[[ Given information, beginning ]]

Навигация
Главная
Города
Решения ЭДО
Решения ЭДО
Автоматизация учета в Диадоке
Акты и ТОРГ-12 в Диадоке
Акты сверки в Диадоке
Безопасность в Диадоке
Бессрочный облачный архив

[[ Given information, end ]]

# What you have to do
Convert the records into a Markdown table with two columns, "Row" and "Line": number each line in "Row" and put the line in "Line". Omit blank lines.

# Solution to the exercise
| Row | Line |
|---|---|
| 1 | Навигация |
| 2 | Главная |
| 3 | Города |
| 4 | Решения ЭДО |
| 5 | Решения ЭДО |
| 6 | Автоматизация учета в Диадоке |
| 7 | Акты и ТОРГ-12 в Диадоке |
| 8 | Акты сверки в Диадоке |
| 9 | Безопасность в Диадоке |
| 10 | Бессрочный облачный архив |